Pues bien, de una forma más general, la EMA y la Comisión Europea, junto a las autoridades competentes de los distintos Estados miembros, han publicado hoy mismo, en fecha de 28 de mayo de 2020, un nuevo Plan de Continuidad de la Actividad, mediante el que se establecen una serie de pautas de actuación generales, con el objetivo de que las autoridades competentes, tanto a nivel comunitario como nacional, puedan asegurar el normal desarrollo de las actividades regulatorias fundamentales en el ámbito del medicamento, como son la autorización, el mantenimiento y la supervisión de estos productos, en el marco de la pandemia del COVID-19.

Este nuevo plan identifica tres fases en las que pueden encontrarse las autoridades regulatorias, que nada tienen que ver con las fases de desescalada del confinamiento en el ámbito español, identificándose más bien como tres posibles escenarios alternativos que se pueden ir sucediendo a lo largo de los próximos meses, y que dan cuenta de las distintas situaciones en las que se pueden encontrar los distintos agentes del sector cuando deban realizar actuaciones ante la EMA y la AEMPS:

  • Primera fase: en este escenario, tanto la EMA como las autoridades nacionales pueden desarrollar su actividad normal sin problemas relevantes, en el ámbito de la evaluación, el mantenimiento y el seguimiento, en cuyo caso no se hace necesario adoptar más medidas extraordinarias a las ya adoptadas. 

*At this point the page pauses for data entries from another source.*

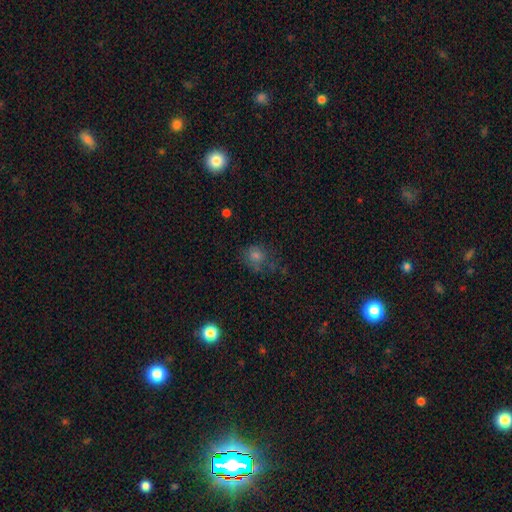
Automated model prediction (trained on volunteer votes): smooth 73%, star or artifact 15%, featured or disk 12%. Down the decision tree: how rounded — round (69%); merging — none (54%).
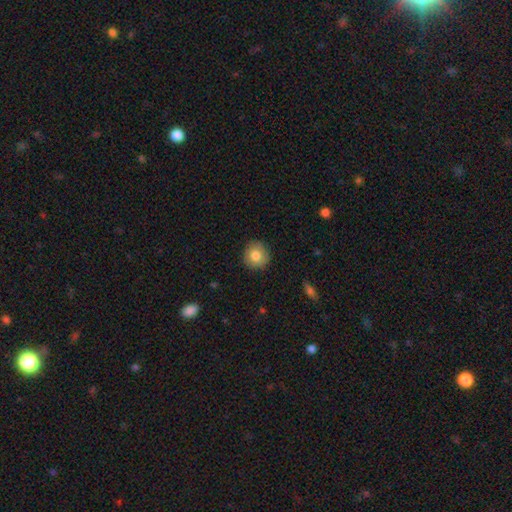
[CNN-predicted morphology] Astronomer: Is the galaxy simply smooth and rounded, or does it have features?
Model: smooth — 81%.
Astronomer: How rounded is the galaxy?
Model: round — 91%.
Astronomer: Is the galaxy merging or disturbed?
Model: none — 88%.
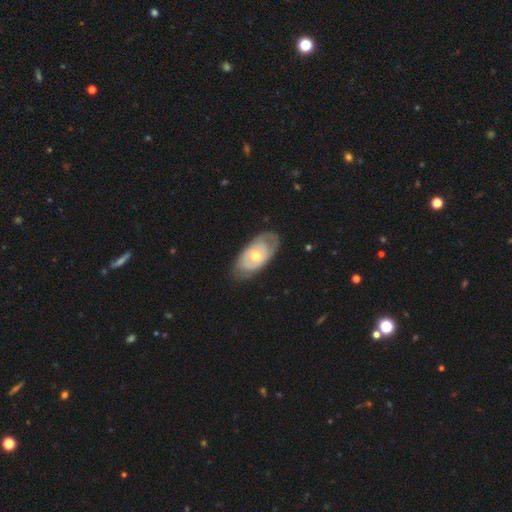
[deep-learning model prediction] Smooth or featured? Predicted: featured or disk (p=0.58). Edge-on disk? Predicted: no (p=0.90). Bar? Predicted: no (p=0.84). Spiral arms? Predicted: no (p=0.54). Bulge size? Predicted: moderate (p=0.62). Merging? Predicted: none (p=0.68).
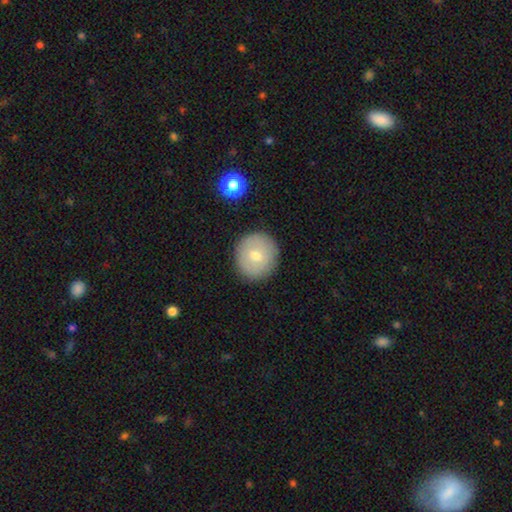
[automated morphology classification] Q: Smooth or featured?
A: smooth (69%); runner-up: featured or disk (22%)
Q: How rounded?
A: round (90%); runner-up: in between (9%)
Q: Merging?
A: none (89%); runner-up: minor disturbance (7%)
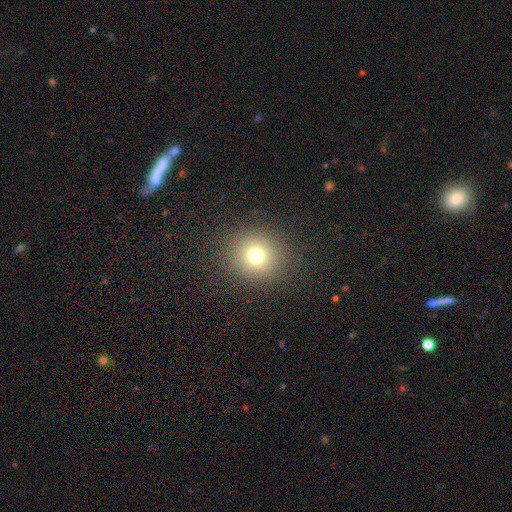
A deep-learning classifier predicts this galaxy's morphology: Smooth or featured? smooth (73%)
How rounded? round (90%)
Merging? none (87%)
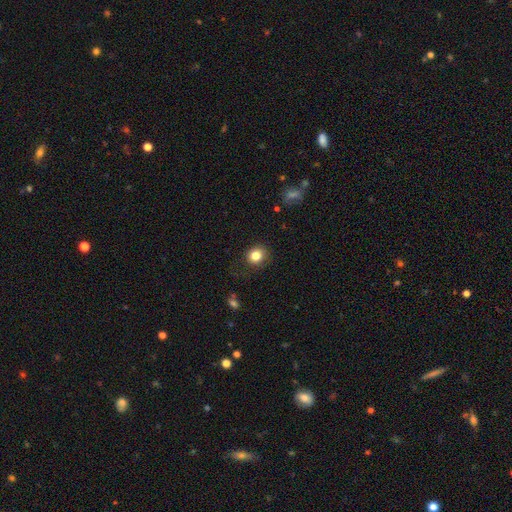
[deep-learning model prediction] This is clearly a smooth galaxy (82%). How rounded: likely round (78%). Merging: clearly none (84%).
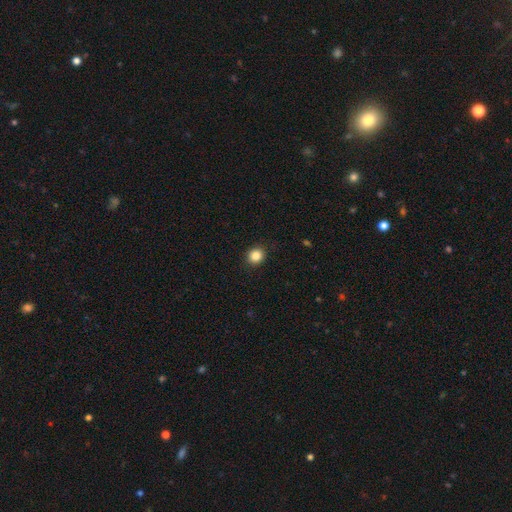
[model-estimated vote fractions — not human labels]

  • Segunda fase: en este escenario, una o más autoridades nacionales o la EMA empiezan a notificar problemas para cumplir con sus actividades regulatorias ordinarias, y por ello, se empieza a hacer necesario priorizar ciertas actividades. Al respecto, en ningún caso se podrán retrasar los procedimiento relacionados con el COVID-19 (incluyendo vacunas, tratamientos y desabastecimiento por la pandemia). Respecto al resto de procedimientos, los cambios que se apliquen deberán referirse a cada procedimiento y producto específico, sin que puedan establecerse cambios de forma general sobre un tipo de producto o procedimiento. Algunas de las medidas que se prevén incluyen el retraso o suspensión de ciertos procedimientos de evaluación o la realización de etapas de evaluación por parte de las autoridades competentes de otros Estados miembros.
  • Tercera fase: en este escenario, la mayoría de autoridades concedentes o la EMA está experimentando serias dificultades incluso aplicando lo dispuesto para la segunda fase, por lo que nuevas medidas deben ser aplicadas. En este caso, el Plan deja en el aire las medidas que podrían adoptarse, puesto que su adopción dependería de las circunstancias específicas que se dieran en dicha situación.